If anyone had told me seven years ago that I would be diagnosed with brain cancer and would live to tell about it I would have laughed at them. Me? Brain cancer? No, I am not strong enough. That’s the funny thing about cancer though, if that’s possible. It shows you exactly what you’re made of.
It was early in January of 2012 that my body started telling me that something was off, but surely it wasn’t anything serious. A slight headache when I would stand up was probably only low blood sugar. The blurry vision that accompanied it was from staring at my computer screen too long, but certainly not anything to worry about. Until it was.
The day my life changed forever was a mild afternoon at the end of March. I had just finished eating lunch at my office and suddenly had the strangest sensation. I was outside of my body looking down at myself. Then came the nausea and everything blurred in my right eye. I decided to go lie down in another office where there was a couch. I just happen to be lucky enough to work with my significant other, Darrell. It was in his office, on that couch, where I had a seizure. I woke up with him and a friend of ours standing over me asking me questions that I should know the answers to. What year was it? Who was president? I didn’t know. I was rushed to the emergency department at Greenville Memorial Hospital. Three days later, I had a tumor the size of a fist removed from my brain. My whole family, and Darrell’s, was there when I woke up so I knew it had to be serious.
My mom told me that I looked like someone from a Mad Max movie and not to be scared when I looked in the mirror. I got off the bed, shuffled to the bathroom and looked in the mirror. My mother was right. I was some strange version of myself, but I was okay with that. That is not to say that there weren’t a lot of tears, “why me’s” and doubts that I would be okay. For the first few weeks, I cried every time I looked in the mirror. It was partly out of sadness, but mostly because I was thankful. I could walk, talk and laugh—things could have been much worse.

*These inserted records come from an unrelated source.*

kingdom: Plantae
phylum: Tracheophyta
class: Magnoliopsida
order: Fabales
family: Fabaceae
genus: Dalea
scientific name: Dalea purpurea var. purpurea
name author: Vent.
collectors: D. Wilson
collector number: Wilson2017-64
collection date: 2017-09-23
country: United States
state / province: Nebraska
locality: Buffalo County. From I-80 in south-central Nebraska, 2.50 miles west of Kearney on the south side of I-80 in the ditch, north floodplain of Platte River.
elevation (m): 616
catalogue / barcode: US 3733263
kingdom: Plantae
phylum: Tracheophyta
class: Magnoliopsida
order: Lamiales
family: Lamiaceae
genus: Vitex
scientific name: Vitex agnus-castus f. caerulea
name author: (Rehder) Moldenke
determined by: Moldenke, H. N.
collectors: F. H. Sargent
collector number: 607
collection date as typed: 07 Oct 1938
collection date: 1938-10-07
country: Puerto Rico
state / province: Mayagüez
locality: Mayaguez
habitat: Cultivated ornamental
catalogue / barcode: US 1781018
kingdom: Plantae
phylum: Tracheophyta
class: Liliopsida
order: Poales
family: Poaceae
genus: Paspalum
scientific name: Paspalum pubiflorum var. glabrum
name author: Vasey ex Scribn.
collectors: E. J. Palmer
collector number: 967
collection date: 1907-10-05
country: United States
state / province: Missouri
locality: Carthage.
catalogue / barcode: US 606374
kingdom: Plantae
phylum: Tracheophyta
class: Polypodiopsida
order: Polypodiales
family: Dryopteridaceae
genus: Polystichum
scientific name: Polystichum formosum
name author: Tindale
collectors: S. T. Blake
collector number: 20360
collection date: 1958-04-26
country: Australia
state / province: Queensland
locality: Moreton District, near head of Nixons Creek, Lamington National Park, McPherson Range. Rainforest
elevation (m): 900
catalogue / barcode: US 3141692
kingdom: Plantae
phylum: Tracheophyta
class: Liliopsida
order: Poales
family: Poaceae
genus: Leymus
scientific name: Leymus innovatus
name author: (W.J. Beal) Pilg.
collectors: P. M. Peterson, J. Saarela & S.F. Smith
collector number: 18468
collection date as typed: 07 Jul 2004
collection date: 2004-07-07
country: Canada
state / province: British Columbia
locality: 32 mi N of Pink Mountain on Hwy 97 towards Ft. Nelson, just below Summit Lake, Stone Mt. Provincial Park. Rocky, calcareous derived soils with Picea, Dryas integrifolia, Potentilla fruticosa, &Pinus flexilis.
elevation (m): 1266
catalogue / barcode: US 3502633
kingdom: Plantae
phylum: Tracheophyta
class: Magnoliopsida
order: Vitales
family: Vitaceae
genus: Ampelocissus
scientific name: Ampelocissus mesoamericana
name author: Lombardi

Then came the good news. I had a rare form of brain tumor, and I qualified for a clinical trial that would study the effectiveness of receiving both chemotherapy and radiation at the same time. Even better, I would be able to participate at the Cancer Institute and wouldn’t need to travel out of the area. If I chose to be a part of it, I would be taking a chance. I might be randomly assigned to the group that got both treatments. Or I could be assigned to the placebo group that did not receive the treatments simultaneously, and I would never know how effective they could be if they were used together. I knew there was no other option but to take the chance and say yes.
It has been six years now, and I am CANCER FREE. My journey is not over, though. I go to my checkups at GHS Cancer Institute, which Dr. Jeffrey Edenfield (I call him Dr. Jeff in my head) makes far more pleasant than I could have ever imagined. I tell everyone that asks that I was blessed in every way possible. I think my journey was successful not just because I had the best doctors I could have hoped for, but also because of the people that surrounded me with love and supported me every step of the way.
So let me close with this: I think that cancer touches everyone’s life in some way. You have a brother, sister, child or friend of a friend that has been diagnosed with some form of cancer. Even as I write this, my sister tells me that a high school friend just found out her cousin has the same form of rare brain cancer that I had. No one person’s journey is the same. Take time for the people you cherish, laugh more often and celebrate life every chance you get!